**Gösterilen Metin**:
·····

Makale

DOĞU BLOKU DAĞILDI, BATI SERMAYESİ ATAKTA.. YA BİZ?.

DOĞU BLOKU DAĞILDI,
BATI SERMAYESİ
ATAKTA.. YA BİZ?.

Turan
AYDINBEYLİ

Doğu blokunda ortaya çıkan boşluk
ve
TÜRKİYE’YE
DÜŞEN GÖREVLER

SOVYETLER Birliği ve bağlıları "Doğu Bloku"nda görülen gelişmeler, Türkiye’nin önüne hazır bir "pazar" ekonomik ve kültürel boşluk ortaya çıkarmış bulunuyor. Hem "Devlet Sektörü", hem "özel sektör" açısından.. Doğu Avrupa’da son yıl içerisinde meydana gelen değişmeler, bu bölgeye eski yerleşmiş kalıplarla değil, yeni bir anlayış stratejisi ile bakmamızı gerektiriyor. Bölge ülkelerini yöneten Komünist partiler ve baskıcı rejimler bir-bir yıkıldılar. "Devletçi" iktisadi model tarihe karıştı. Böylece "demokratik idare" özlemi ve "serbest piyasa" ekonomisi arayışı sürecine girildi.

·····

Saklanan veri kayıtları
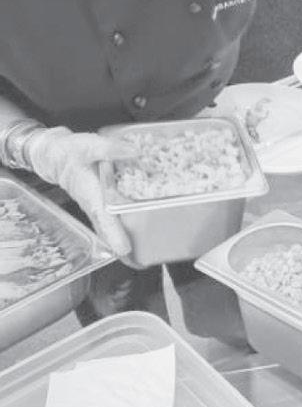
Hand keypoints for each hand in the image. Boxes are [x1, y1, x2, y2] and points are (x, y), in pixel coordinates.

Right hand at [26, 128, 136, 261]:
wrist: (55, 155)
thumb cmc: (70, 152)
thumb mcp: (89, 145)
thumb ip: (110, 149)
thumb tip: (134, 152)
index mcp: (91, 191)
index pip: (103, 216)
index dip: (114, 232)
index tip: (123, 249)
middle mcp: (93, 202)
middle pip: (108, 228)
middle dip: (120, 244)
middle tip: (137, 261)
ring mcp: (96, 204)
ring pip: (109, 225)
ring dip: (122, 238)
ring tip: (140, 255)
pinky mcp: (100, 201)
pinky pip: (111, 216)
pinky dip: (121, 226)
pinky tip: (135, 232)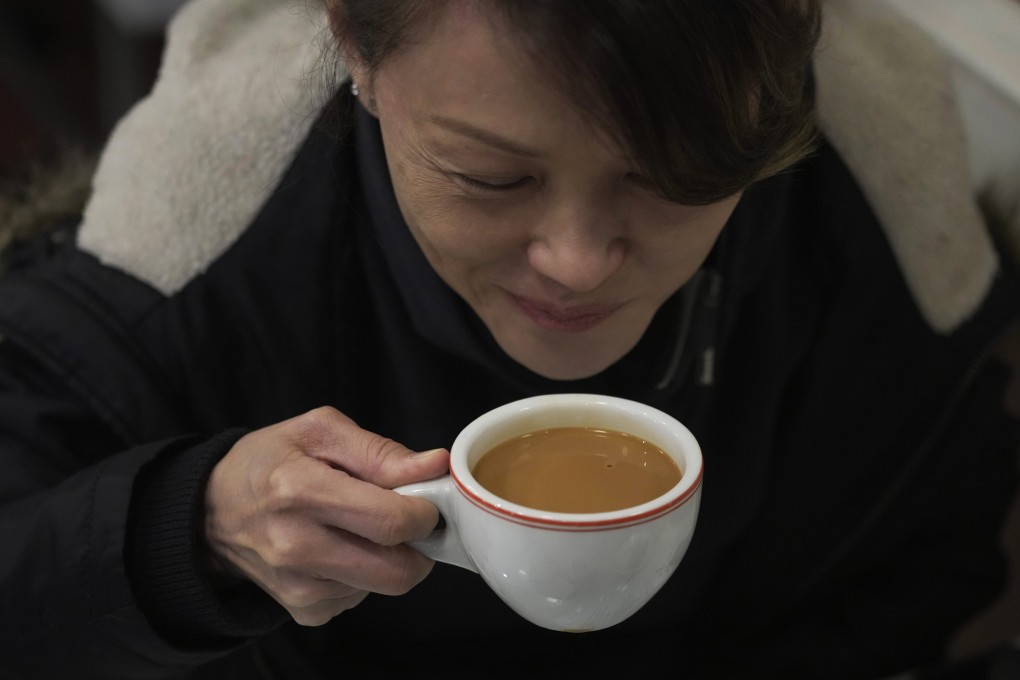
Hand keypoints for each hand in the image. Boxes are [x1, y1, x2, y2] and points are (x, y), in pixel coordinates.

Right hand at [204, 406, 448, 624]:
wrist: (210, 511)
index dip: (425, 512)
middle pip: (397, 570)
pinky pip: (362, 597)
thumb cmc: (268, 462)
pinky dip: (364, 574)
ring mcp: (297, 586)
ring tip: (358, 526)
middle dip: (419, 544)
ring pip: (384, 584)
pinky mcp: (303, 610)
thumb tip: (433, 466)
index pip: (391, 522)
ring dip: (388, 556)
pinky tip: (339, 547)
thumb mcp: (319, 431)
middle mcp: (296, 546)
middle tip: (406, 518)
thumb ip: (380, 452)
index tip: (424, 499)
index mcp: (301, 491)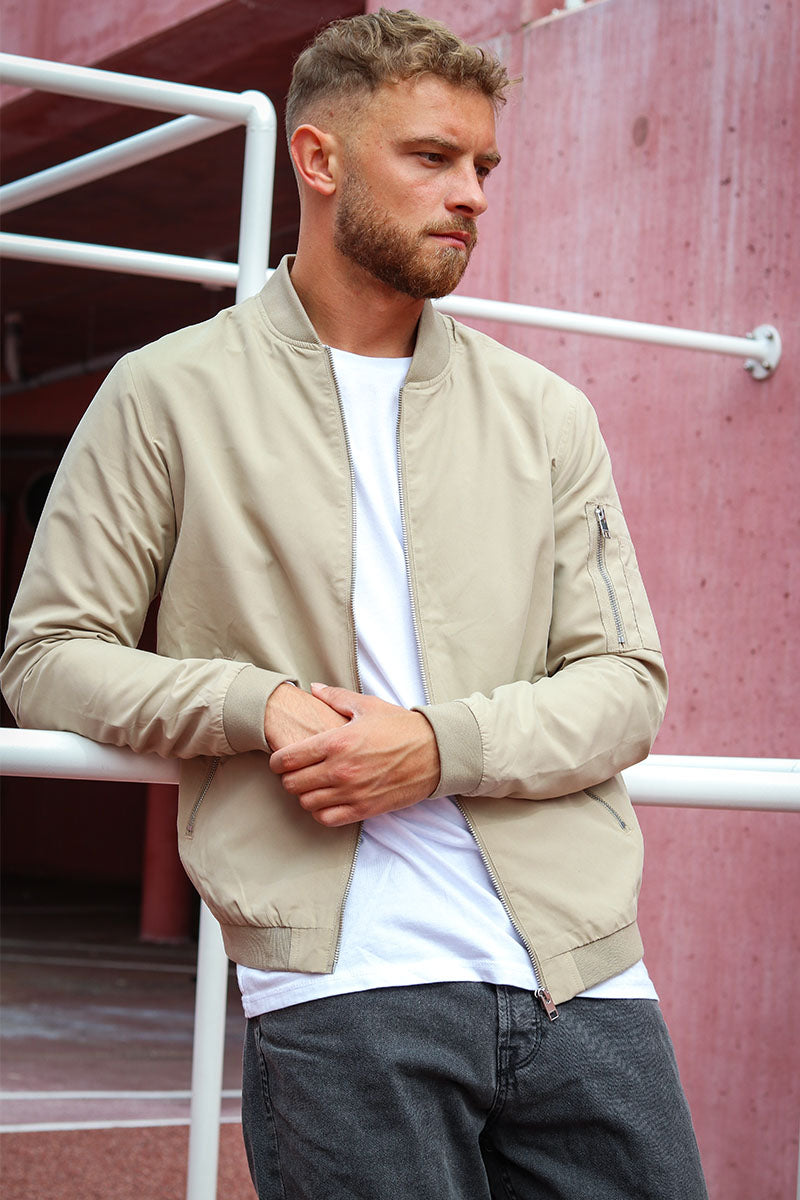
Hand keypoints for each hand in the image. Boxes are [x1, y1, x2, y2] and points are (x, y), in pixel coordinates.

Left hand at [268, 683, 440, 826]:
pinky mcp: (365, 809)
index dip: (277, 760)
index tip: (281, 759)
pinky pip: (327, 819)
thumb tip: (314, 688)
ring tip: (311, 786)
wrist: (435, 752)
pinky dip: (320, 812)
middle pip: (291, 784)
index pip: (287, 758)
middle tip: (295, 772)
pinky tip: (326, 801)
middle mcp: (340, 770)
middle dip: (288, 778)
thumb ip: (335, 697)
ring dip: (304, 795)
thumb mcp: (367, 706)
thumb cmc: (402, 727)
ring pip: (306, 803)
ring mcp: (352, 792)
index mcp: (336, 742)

·····

**Alıştırma**: Doğu Bloku'nun dağılmasını ve Türkiye'ye düşen görevleri ele alan makaleyi, gösterilen son cümlesinden sonra sürdürün.

**Alıştırmanın Sonucu**:
Demokratik idare ve serbest piyasa ekonomisine geçiş, bu ülkeler için şüphesiz kolay olmayacak. Bir yandan eski buyurgan yönetimlerini devam ettirmek isteyen politikacı-bürokrat kesimin, diğer yandan on yıllardır baskıcı yönetim alanda yaşayan halkın bu yeni değerleri benimsemeleri hiç te kolay olmayacak. Ama şu muhakkak ki, bu "benimseme" ve adaptasyon süreci, Avrupa’nın da kaderini çizecek.
Eski kıt’a Avrupa, 1975’te Helsinki’de başlatılan "Avrupa Güvenlik ve İşbirliği Konferansı (AGİK)" ile yeni bir döneme girdi ve uzun yıllar düşlediği bazı temel/ortak ilkelere kavuştu. 21 Kasım 1990 tarihli "Avrupanın Geleceği İçin Paris Şartı" ile ise, Sosyalist Blok’un Avrupa’lı üyeleri hür dünyaya yaklaşma iradelerini belli ettiler; "demokrasi" ve "insan hakları"na geçiş sözü verdiler.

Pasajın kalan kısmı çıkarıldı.